Eighty years ago, the Balkans slip further towards instability
The Balkans were taking centre stage, as the battle lines were drawn for the European conflict to widen yet again. In purely military terms, things went from bad to worse for Italy, the Axis power actively waging war in the region. On the diplomatic plane, the balance of power was clearly shifting towards the Axis. The collapse of France had created a brief vacuum; Britain did not possess the military resources or credibility remotely to fill this; Germany was the ultimate decision-maker even though the local political conditions in each country obscured this reality.
The Greek counter-offensive against the Italian invasion gathered pace. The city of Koritza fell to the Greeks. In celebration a Te Deum for the victory was sung in the city’s cathedral, it was a victory of Orthodox over Catholic Christianity. So long as the Greeks were fighting in regions of mixed religions they could depend on large support from their co-religionists. The Italian army could do little to halt the Greek advance into Albania at a military level, but as the Greek army moved into ever-more Muslim districts, it began to look like just another foreign invader. British involvement was still restricted to small-scale air force participation, but it was never very probable that Hitler would allow Mussolini’s failure to conquer Greece to leave a potential foothold for more serious British intervention in the Balkans. It was beginning to look like only a matter of time before German bailed out its Fascist partner.
Few believed that the extension of the Axis as an alliance system in the Balkans was anything but a German project in which Italy was no more than a passenger. In quick succession Hungary and Rumania joined the Axis, albeit as manifestly junior partners. They were simply bowing to Germany’s unarguable predominance throughout Europe. They could only guess where this might take them ultimately but they had little choice. The region’s most notable stand-out at this point was Bulgaria which resisted powerful pressure to join the Axis. The grounds given were ludicrously improbable but deeply suggestive. Bulgaria claimed that it would only join if the USSR did. Bulgaria was trying to sit on a fence, in the desperate hope that one of two unlikely possibilities would save its bacon. If Greece were somehow to emerge as a serious military power in the region, Bulgaria hoped that it might be rewarded for not helping Italy. If the USSR were to switch to an active diplomatic policy in the Balkans, Bulgaria could dream of some status as an ally.
Whilst Bulgaria succumbed to diplomatic pipedreams, Rumania experienced the hideous reality of Fascism blended with Balkan domestic politics. General Antonescu’s conservative military regime had allied with the Hora Sima’s Fascist Iron Guard to consolidate its power when it deposed King Carol, but the ambitions of the Iron Guard were far from satisfied. The Iron Guard set out to exact vengeance for the murder of its former leader Codreanu on the orders of King Carol. 76 political detainees in Jilava military prison were killed out of hand along with a former prime minister, General Argeseanu, who they blamed for Codreanu’s death. As well as being a piece of run-of-the-mill Balkan vendetta culture, the killings served as a challenge to Antonescu. None of this made for any great stability and the position was further complicated by divisions in the Germany side: foreign minister von Ribbentrop backed Antonescu but the SS favoured the Iron Guard.

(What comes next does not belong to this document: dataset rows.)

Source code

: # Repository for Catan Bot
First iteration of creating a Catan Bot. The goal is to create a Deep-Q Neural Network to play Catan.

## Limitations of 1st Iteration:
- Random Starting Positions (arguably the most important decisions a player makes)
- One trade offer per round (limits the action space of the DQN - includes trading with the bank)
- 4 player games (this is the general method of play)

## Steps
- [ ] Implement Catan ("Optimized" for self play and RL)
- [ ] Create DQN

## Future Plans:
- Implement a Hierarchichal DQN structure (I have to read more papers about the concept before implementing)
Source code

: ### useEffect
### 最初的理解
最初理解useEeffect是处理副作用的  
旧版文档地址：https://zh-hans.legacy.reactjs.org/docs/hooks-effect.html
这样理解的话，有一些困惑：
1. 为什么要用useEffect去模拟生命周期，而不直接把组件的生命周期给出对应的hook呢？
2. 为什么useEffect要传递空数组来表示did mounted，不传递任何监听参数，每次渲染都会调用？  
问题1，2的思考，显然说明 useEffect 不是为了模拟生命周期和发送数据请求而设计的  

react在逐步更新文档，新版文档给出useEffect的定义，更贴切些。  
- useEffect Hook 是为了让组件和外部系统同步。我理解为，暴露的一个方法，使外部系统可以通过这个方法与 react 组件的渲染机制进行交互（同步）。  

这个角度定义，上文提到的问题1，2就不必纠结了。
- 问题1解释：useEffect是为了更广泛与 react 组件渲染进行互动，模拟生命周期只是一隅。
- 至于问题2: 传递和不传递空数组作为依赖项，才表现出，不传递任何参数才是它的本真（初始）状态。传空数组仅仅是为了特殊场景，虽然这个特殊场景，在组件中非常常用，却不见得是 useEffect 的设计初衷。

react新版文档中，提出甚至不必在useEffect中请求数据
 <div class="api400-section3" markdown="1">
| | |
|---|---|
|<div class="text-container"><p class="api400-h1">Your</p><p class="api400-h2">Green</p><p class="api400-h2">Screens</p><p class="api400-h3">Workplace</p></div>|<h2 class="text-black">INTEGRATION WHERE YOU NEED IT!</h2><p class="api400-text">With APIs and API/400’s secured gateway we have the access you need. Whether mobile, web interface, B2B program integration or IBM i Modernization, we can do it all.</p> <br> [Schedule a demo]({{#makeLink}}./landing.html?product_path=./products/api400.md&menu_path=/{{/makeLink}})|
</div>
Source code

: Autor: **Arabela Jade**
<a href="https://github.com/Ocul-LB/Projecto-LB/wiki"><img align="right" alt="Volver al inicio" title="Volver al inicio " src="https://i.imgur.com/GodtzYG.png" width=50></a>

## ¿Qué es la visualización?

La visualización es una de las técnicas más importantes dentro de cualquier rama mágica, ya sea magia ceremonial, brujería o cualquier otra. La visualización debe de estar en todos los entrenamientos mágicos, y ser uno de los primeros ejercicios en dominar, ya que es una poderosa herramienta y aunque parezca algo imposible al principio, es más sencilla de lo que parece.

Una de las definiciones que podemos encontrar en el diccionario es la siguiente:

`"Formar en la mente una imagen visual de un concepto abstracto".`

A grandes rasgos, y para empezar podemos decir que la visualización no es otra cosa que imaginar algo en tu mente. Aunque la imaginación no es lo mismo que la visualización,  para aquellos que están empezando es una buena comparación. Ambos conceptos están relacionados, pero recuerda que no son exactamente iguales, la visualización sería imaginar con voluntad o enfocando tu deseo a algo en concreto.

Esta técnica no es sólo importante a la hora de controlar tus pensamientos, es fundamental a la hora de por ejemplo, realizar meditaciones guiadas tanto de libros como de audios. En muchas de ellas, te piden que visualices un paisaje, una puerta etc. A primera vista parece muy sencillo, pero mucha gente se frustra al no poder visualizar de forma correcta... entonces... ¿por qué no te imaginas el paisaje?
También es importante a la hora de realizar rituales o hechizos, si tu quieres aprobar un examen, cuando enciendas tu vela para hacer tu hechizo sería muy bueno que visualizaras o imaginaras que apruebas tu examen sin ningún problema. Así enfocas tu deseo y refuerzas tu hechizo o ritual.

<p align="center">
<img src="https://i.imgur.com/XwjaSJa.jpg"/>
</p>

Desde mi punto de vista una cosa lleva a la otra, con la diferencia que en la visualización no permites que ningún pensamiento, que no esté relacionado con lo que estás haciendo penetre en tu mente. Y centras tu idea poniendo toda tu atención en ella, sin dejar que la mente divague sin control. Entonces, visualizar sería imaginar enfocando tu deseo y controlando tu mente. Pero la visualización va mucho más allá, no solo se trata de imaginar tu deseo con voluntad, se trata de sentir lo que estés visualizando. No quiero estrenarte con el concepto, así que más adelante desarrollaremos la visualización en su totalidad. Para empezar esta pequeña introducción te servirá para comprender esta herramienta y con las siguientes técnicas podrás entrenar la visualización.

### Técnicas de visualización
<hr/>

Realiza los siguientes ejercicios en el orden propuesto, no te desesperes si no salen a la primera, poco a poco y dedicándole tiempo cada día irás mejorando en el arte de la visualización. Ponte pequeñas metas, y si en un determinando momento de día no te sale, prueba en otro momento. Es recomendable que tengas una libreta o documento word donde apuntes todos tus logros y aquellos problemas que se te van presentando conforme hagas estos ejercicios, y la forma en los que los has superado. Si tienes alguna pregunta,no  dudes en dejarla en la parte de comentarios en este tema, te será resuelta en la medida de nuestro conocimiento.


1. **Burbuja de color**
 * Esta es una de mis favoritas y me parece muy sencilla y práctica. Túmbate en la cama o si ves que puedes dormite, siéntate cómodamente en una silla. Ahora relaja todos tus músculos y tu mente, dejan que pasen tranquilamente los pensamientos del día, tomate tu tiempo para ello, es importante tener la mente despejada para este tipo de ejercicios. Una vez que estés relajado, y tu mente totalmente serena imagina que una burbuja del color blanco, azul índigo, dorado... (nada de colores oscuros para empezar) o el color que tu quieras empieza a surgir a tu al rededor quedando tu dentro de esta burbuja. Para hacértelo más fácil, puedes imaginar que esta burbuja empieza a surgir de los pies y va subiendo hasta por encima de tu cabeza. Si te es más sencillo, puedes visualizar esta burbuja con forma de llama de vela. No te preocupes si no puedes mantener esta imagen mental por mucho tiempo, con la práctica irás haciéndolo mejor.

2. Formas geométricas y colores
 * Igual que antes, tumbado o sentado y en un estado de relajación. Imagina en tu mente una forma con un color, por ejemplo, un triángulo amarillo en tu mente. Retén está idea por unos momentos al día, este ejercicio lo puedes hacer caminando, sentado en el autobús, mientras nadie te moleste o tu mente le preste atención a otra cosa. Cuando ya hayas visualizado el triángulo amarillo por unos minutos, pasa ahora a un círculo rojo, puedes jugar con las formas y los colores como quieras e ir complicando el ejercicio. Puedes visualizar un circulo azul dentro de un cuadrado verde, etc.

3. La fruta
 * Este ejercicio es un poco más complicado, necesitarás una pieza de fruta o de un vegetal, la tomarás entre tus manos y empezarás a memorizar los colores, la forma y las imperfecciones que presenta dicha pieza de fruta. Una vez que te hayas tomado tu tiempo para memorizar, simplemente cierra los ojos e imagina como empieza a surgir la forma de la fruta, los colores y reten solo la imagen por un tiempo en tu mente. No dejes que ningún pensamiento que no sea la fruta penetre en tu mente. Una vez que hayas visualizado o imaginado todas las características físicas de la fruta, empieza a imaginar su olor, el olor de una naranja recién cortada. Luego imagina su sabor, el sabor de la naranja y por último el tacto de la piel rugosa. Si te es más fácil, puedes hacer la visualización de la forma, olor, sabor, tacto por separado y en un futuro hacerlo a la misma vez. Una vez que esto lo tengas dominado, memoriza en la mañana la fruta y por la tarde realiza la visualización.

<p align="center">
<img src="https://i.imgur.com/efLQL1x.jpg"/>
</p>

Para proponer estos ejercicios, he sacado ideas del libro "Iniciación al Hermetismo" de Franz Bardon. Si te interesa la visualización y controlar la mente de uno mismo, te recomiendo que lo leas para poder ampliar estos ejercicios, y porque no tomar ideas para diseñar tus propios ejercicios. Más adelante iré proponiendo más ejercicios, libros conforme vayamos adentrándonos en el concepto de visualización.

The precariousness of wartime air travel in that era made itself felt yet again, showing how chance could shape careers and perhaps campaigns. The Wellington carrying Air Marshal Owen Boyd to his new posting as deputy to the beleaguered AOC Middle East Arthur Longmore was forced down by Italian fighters in Sicily and Boyd was taken prisoner. Boyd had been Churchill’s pick for the job and his capture meant that Longmore’s preferred candidate, Arthur Tedder got the job in his place. Tedder was soon to replace Longmore and build a great reputation as the allied air commander in the theatre.